EXERCISE GOAL
Copy out each line in the material below that has the word "Databases".
[TASK INPUT]
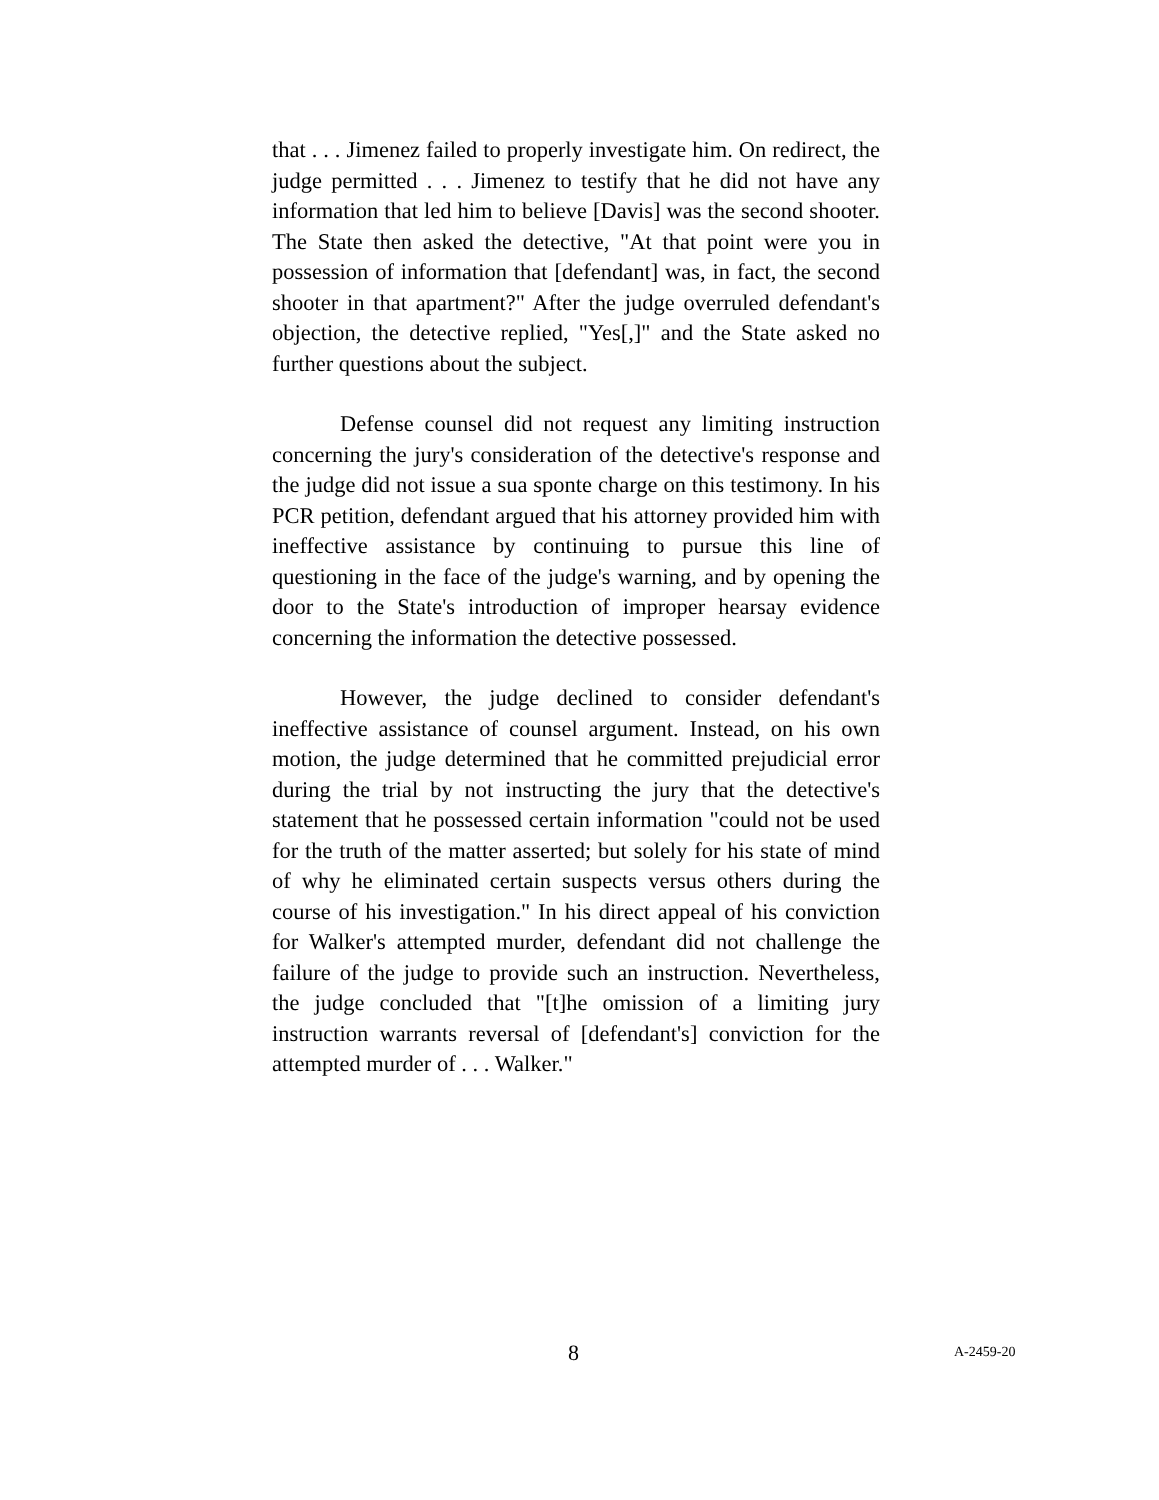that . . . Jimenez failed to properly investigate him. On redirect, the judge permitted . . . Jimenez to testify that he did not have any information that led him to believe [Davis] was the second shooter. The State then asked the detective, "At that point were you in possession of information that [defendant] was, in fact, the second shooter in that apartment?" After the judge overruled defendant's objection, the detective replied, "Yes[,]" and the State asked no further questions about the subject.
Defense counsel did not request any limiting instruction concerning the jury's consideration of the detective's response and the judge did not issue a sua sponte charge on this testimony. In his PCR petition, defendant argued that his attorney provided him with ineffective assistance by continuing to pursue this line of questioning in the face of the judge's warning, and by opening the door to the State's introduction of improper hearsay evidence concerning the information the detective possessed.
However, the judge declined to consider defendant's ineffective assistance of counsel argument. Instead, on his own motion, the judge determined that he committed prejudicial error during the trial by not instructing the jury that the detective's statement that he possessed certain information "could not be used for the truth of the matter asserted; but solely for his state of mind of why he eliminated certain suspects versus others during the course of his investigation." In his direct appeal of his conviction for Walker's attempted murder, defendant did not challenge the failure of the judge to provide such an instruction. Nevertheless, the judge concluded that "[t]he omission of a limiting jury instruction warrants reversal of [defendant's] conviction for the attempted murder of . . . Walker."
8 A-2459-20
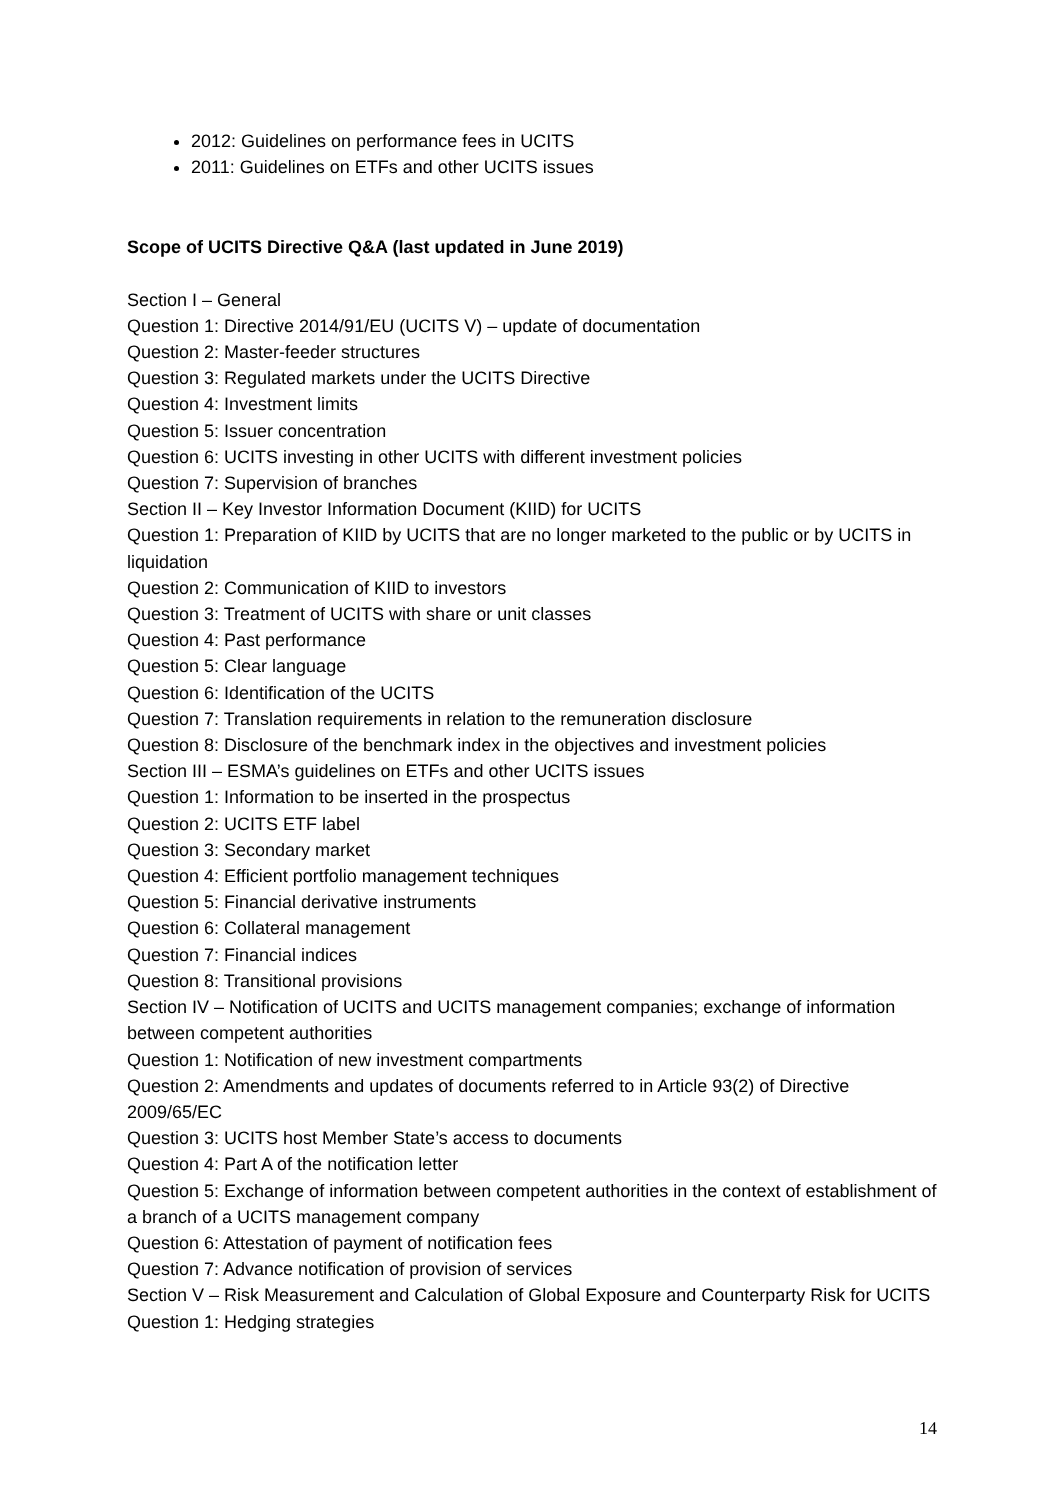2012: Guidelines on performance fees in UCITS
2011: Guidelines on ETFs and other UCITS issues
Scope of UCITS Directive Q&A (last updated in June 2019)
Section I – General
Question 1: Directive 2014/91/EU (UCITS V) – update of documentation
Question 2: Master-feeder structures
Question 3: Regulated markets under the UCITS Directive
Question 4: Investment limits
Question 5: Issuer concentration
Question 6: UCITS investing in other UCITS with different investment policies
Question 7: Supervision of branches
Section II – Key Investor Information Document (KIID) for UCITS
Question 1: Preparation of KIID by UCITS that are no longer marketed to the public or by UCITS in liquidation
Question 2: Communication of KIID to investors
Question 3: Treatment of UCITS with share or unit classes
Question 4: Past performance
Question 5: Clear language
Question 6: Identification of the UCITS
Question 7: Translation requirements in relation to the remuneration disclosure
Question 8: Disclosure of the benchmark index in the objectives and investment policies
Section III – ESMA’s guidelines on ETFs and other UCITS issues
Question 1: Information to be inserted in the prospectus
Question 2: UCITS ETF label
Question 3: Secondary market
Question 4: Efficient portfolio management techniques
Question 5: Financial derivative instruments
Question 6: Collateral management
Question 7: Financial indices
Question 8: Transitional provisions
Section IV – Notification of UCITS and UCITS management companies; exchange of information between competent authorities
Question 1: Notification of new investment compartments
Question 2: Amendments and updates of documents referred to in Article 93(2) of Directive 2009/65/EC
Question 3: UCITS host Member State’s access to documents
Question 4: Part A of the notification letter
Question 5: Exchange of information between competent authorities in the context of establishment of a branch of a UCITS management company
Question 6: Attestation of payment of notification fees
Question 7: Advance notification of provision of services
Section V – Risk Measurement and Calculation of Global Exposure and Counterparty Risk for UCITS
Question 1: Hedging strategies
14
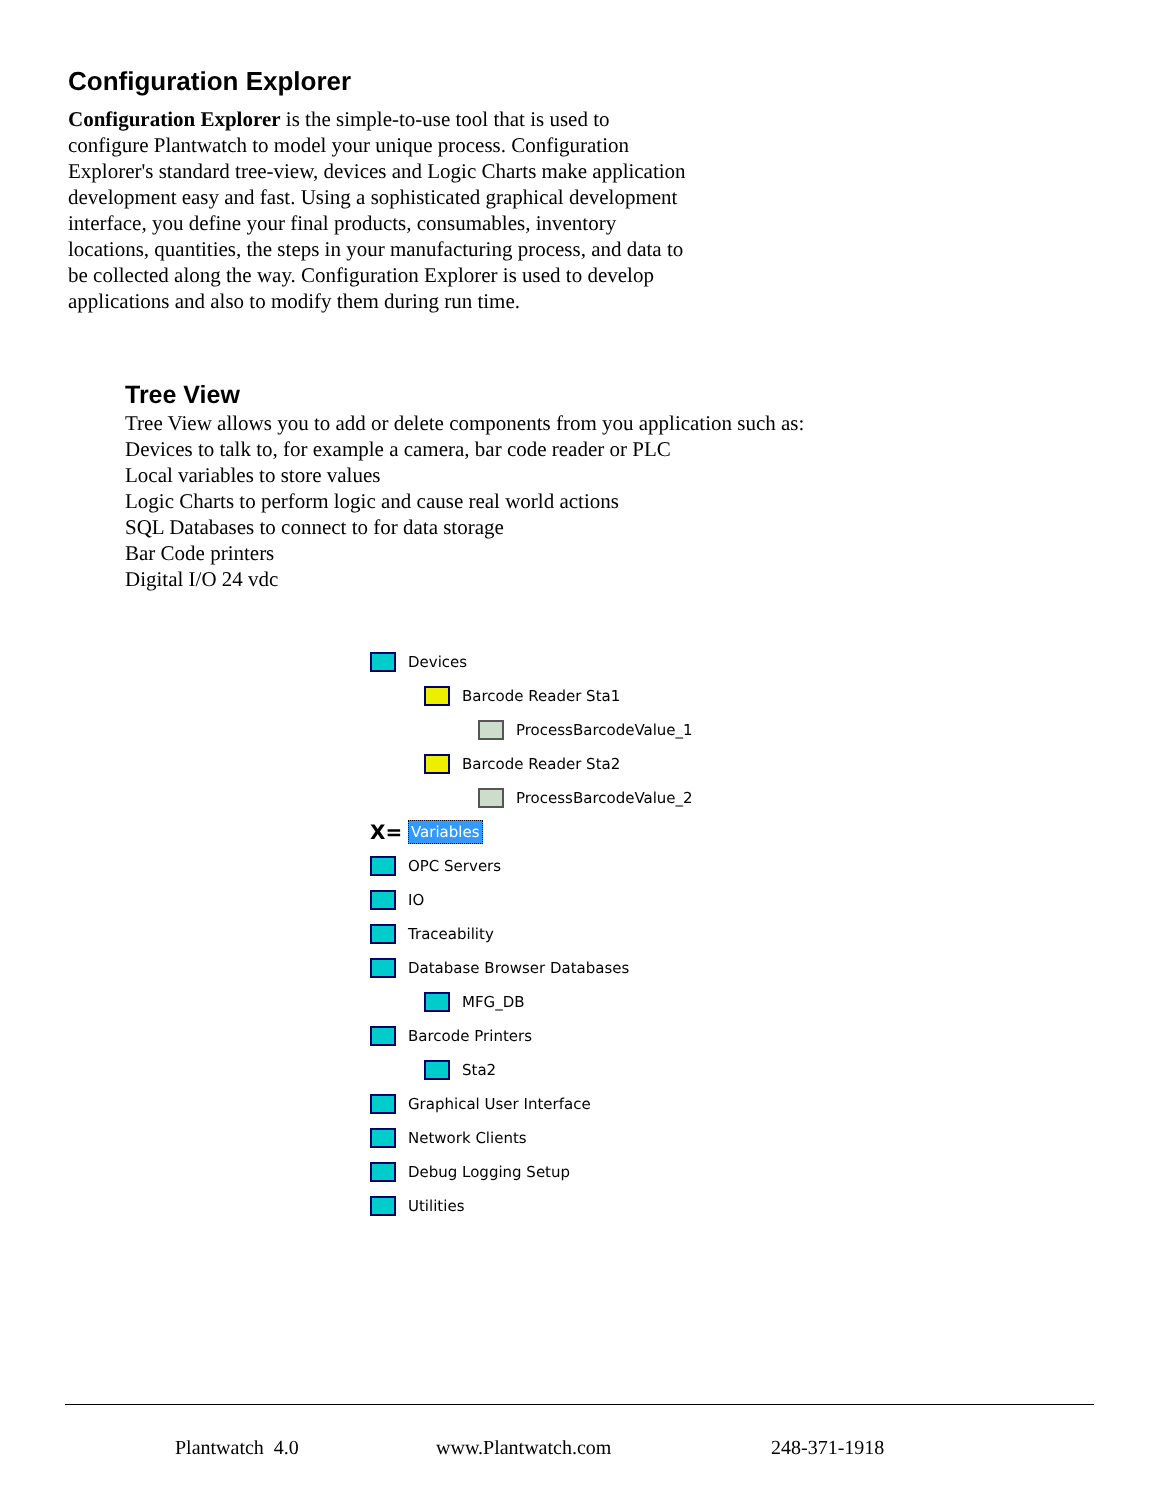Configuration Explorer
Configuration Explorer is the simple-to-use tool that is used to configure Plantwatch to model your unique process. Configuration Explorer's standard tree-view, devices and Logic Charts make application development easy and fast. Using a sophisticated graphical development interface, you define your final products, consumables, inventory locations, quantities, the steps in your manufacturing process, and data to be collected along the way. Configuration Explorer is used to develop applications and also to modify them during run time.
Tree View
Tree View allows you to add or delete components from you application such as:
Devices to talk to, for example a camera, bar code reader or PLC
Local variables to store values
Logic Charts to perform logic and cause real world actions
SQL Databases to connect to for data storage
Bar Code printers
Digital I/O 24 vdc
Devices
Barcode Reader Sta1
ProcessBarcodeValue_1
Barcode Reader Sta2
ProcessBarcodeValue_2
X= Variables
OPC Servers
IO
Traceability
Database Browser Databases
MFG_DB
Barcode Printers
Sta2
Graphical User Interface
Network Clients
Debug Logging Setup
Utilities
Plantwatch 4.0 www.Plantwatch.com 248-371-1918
[/TASK INPUT]
WRITTEN SOLUTION
SQL Databases to connect to for data storage
Database Browser Databases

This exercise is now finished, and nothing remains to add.